About This Curriculum
Large language models have fundamentally changed what's possible in software development. But using them effectively requires more than knowing which button to click—it requires mental models for how they work, what they're good at, and where they fail.
This curriculum builds your intuition for AI-assisted development. You'll learn to craft effective prompts, evaluate AI-generated code, understand security considerations, and develop workflows that leverage AI capabilities while maintaining human oversight. The goal isn't to replace your thinking—it's to amplify it.
Two curricula, one goal. LLM Fundamentals pairs with the Software Engineering (SWE) Curriculum. AI can write code fast, but only humans can make it good. Understanding both how AI works and how software engineering works is essential for the future of development.
Curriculum Structure
The curriculum spans four tiers of progressive depth. Tier 1 builds foundational mental models during bootcamp week. Tiers 2-4 expand into advanced techniques, professional workflows, and broader implications—introduced as just-in-time learning during project work.
Tier 1: Mental Models
How AI actually works
- What is machine intelligence?
- How LLMs work
- The capability inflection point
- Capabilities & limitations
- Your first conversation
Tier 2: Core Skills
Effective AI interaction
- Reading AI-generated code
- Prompting fundamentals
- Multi-modal models
- Reasoning models
- Context & memory
Tier 3: Advanced Practice
Professional workflows
- Prompt injection & security
- Agentic loops
- Developer workflows
- Human-AI partnership
- Iterating with AI
Tier 4: Broader Context
Ethics and implications
- Bias & fairness
- Privacy & data
- The future of work
Learning Materials
Each topic is available in two formats. The slide deck provides structured presentations for guided instruction and discussion. The interactive book offers deeper exploration with hands-on exercises, self-check questions, and concept reviews.
Key Themes
AI is a tool, not a replacement
Language models are remarkably capable—and remarkably limited. They can generate code faster than you can type, but they can't understand your goals, validate their own output, or take responsibility for the result. Effective AI use means knowing when to trust, when to verify, and when to step back.

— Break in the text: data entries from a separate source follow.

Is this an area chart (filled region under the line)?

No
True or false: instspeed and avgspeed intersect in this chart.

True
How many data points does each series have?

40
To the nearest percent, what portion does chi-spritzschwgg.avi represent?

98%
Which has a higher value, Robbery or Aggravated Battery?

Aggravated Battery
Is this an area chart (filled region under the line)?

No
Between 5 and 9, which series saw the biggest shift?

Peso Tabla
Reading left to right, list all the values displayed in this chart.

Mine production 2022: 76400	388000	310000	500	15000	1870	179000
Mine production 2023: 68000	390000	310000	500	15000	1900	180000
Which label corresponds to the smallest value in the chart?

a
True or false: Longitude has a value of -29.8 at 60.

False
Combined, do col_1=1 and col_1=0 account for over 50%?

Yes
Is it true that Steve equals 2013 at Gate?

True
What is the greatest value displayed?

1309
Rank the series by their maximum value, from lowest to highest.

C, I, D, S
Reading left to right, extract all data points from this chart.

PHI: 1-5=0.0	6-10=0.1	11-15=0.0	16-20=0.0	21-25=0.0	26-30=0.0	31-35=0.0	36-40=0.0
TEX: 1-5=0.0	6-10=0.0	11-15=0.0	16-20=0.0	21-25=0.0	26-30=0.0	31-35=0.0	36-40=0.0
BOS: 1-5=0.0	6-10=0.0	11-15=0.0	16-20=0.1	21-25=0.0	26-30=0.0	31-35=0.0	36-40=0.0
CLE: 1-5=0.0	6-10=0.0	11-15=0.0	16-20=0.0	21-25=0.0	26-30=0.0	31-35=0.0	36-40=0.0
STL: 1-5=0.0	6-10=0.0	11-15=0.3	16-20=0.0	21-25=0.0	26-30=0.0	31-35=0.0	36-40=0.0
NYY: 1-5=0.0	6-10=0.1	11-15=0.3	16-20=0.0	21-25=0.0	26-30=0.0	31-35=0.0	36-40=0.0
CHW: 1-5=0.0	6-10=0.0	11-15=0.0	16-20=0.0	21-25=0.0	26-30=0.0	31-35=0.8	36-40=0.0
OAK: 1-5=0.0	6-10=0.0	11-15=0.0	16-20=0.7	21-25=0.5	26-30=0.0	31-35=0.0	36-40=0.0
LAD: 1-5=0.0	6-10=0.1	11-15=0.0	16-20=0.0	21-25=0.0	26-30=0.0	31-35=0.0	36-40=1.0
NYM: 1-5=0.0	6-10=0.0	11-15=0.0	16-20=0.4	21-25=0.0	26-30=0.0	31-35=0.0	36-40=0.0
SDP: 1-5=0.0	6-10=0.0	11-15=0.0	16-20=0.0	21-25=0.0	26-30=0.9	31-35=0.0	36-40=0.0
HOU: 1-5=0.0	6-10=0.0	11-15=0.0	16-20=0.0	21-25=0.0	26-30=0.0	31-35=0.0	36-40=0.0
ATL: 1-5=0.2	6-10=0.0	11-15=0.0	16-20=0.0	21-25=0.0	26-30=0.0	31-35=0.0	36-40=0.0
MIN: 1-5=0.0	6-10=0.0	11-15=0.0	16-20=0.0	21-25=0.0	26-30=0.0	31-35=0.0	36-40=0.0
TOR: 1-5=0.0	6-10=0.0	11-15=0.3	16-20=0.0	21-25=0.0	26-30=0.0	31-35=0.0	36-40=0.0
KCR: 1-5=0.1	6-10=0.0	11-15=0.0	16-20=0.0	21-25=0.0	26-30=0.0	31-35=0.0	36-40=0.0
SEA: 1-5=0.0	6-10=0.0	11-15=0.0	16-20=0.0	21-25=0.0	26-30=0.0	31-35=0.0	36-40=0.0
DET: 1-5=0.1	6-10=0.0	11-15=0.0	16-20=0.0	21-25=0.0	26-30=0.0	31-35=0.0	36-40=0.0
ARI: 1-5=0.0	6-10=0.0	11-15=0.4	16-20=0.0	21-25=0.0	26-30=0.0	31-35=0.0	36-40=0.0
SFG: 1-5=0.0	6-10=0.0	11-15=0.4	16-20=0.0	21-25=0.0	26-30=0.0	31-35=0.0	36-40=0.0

Prompting is thinking out loud
Good prompts aren't magic incantations. They're clear expressions of what you want, what context matters, and what constraints apply. Learning to prompt well improves your ability to articulate problems—a skill that transfers far beyond AI interaction.
Security is everyone's job
AI introduces new attack surfaces. Prompt injection can manipulate model behavior. Generated code may contain vulnerabilities. Understanding these risks isn't optional—it's part of being a responsible developer in the AI era.
The future is collaborative
AI won't replace developers—but developers who use AI effectively will have significant advantages. The goal is human-AI collaboration that combines AI speed with human judgment, creativity, and accountability.